3 min read

DALLAS – Chad Hopponen got a pleasant surprise as he started preparing a move from California to North Texas.

“It was sticker shock in reverse,” said the commercial property inspector, who was scheduled to move to Denton County in November. “What we would be able to afford was just insane to us. We could double our living space.”

Not so for Stacey Mironov. More than two years after relocating from North Texas to South Florida’s scorching real estate market, she has yet to buy a house.

“I’ve watched the prices go up day by day and week by week for the past year,” said the successful Web designer, who last year passed on a 1,500-square-foot home selling for $325,000. It’s now worth $450,000.

Tale of two countries

Their experiences spotlight the blessing and bane of North Texas’ glacially slow rise in home prices.

Missing out on the housing frenzy that’s hit coastal areas and inland hot spots means the region might be less vulnerable to a real estate crash. Low home prices have also increased the area’s appeal as an affordable major metropolitan area.

But the national gulf in house prices also makes it increasingly hard for local residents to seek opportunities elsewhere, in an era that requires many workers to be flexible in pursuing job opportunities around the country.

More and more, the U.S. real estate market has become a tale of two countries.

In California, Florida and the Northeast, skyrocketing home prices have turned middle-class homeowners into millionaires and stoked a housing boom that skeptics say is a dangerous financial bubble waiting to burst. Prices have also ballooned in landlocked cities such as Las Vegas and Phoenix.

There are growing signs that soaring prices in boom areas are slowing down. The time it takes to sell a house is rising in many markets. The nation’s largest builder of expensive homes, Toll Brothers, recently said that growth in home prices had slowed sharply.

Moreover, interest rates have been increasing, a trend that is expected to continue. That makes mortgage loans and other borrowing more expensive.

“We are looking at about a 4 percent drop in homes sales next year,” David Learah, chief economist with the National Association of Realtors, said in a recent speech to real estate agents. “We are projecting a significant drop in the price appreciation pace.”

Maybe, other analysts say, but a dangerous housing bubble is still stalking parts of the United States, with buyers frantically bidding up home prices beyond their underlying value.

Prices rising, rising

Median home-price growth has far outstripped median incomes.

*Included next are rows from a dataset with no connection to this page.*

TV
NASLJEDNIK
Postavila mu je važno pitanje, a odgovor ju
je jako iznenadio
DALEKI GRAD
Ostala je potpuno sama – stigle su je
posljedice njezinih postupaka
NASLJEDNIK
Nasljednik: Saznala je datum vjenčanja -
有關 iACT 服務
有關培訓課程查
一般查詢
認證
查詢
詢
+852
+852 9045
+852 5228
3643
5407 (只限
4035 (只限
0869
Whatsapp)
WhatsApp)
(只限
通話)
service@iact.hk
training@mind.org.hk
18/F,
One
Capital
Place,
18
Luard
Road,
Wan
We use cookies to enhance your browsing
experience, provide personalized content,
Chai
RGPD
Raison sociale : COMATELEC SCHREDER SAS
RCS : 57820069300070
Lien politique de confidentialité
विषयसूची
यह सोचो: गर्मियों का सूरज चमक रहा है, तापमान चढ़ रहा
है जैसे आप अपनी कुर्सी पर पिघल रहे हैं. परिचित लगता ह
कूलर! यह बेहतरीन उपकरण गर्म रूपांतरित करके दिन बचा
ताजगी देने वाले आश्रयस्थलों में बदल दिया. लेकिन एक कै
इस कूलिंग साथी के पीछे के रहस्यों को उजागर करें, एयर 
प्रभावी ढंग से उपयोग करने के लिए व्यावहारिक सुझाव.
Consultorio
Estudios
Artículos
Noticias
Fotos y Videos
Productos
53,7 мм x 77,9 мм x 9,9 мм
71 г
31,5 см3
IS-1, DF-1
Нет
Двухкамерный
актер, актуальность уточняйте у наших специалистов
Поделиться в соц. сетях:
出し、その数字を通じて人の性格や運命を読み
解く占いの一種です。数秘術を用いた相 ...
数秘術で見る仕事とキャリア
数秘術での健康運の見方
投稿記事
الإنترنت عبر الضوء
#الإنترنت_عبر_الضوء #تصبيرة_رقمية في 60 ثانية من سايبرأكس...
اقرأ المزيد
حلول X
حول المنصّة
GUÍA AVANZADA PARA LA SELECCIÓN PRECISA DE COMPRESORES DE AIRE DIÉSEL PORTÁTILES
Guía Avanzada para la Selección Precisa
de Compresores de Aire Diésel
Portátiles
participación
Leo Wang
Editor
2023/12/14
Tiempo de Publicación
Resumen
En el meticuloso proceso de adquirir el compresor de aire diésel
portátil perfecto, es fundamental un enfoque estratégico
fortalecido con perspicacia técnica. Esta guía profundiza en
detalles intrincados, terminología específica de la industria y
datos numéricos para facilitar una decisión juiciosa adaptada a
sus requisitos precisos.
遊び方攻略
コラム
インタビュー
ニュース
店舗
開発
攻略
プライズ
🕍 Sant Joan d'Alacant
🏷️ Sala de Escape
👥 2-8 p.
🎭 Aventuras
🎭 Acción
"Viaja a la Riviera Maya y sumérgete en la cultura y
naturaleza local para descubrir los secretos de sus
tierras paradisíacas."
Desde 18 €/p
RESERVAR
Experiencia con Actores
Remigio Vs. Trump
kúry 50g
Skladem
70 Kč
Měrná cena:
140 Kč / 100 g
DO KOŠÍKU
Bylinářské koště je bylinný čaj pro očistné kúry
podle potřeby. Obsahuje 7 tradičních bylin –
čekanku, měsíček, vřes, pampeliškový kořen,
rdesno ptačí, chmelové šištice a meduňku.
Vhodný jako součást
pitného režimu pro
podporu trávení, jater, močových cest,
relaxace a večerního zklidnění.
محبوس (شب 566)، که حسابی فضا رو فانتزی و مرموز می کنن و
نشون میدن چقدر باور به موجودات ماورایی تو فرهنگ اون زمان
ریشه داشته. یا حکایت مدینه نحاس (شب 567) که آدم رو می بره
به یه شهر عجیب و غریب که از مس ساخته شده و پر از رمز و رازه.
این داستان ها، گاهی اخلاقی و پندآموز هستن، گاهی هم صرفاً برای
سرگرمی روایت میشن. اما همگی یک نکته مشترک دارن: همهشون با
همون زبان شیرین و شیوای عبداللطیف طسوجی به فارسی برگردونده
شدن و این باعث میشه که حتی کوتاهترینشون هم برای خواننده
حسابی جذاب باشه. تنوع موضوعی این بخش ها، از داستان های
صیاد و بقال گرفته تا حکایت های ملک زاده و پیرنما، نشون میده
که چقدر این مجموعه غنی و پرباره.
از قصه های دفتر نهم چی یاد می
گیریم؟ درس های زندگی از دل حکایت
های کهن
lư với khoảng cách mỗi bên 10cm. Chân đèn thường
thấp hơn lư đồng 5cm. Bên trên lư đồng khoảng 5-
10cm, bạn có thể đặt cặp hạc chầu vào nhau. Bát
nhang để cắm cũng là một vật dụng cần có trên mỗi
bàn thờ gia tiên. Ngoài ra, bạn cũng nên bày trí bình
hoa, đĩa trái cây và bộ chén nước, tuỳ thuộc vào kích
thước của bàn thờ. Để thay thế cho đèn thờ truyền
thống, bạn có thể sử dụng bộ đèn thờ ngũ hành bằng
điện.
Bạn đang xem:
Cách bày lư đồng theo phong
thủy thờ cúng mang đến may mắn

The cost of buying a home far surpasses the cost of renting in some markets, upsetting a traditional rough balance between the two.

“The housing market is definitely overstretched at this point in time,” said Sheryl King, senior economist at Merrill Lynch & Co. “People are looking at prices yesterday and prices today, and they’re drawing a straight line into prices tomorrow. You can’t draw that conclusion. If anything, we have seen some signs that things are starting to slow.”

Potentially, a bursting bubble could derail the economy much as the deflating tech bubble led to a recession and widespread job losses earlier this decade.

Stagnant or falling real estate prices could spook homeowners into cutting consumer spending, the economy’s lifeblood. Consumer spending suffered in the United Kingdom and Australia after house prices there lost just a little steam, King said.

Hot markets

But the housing boom is largely limited to key hot markets, as Mironov found.

After 11 years in the Dallas area, she moved in 2003 to South Florida’s Delray Beach to be closer to her parents and brother. She also landed an attractive job at a marketing communications firm.

But Mironov, 45, also found herself in a red-hot real estate market.

People wait in line for hours for a chance to bid on new condominiums, and huge complexes have sold out in less than a day. House prices in the nearby Fort Lauderdale area have risen more than 115 percent over the last five years. It’s not uncommon for home sellers to receive multiple cash offers above their asking price.

“The houses that I looked at last year but didn’t buy because I wanted to find something perfect would be perfect today because of the way they’ve appreciated,” she said.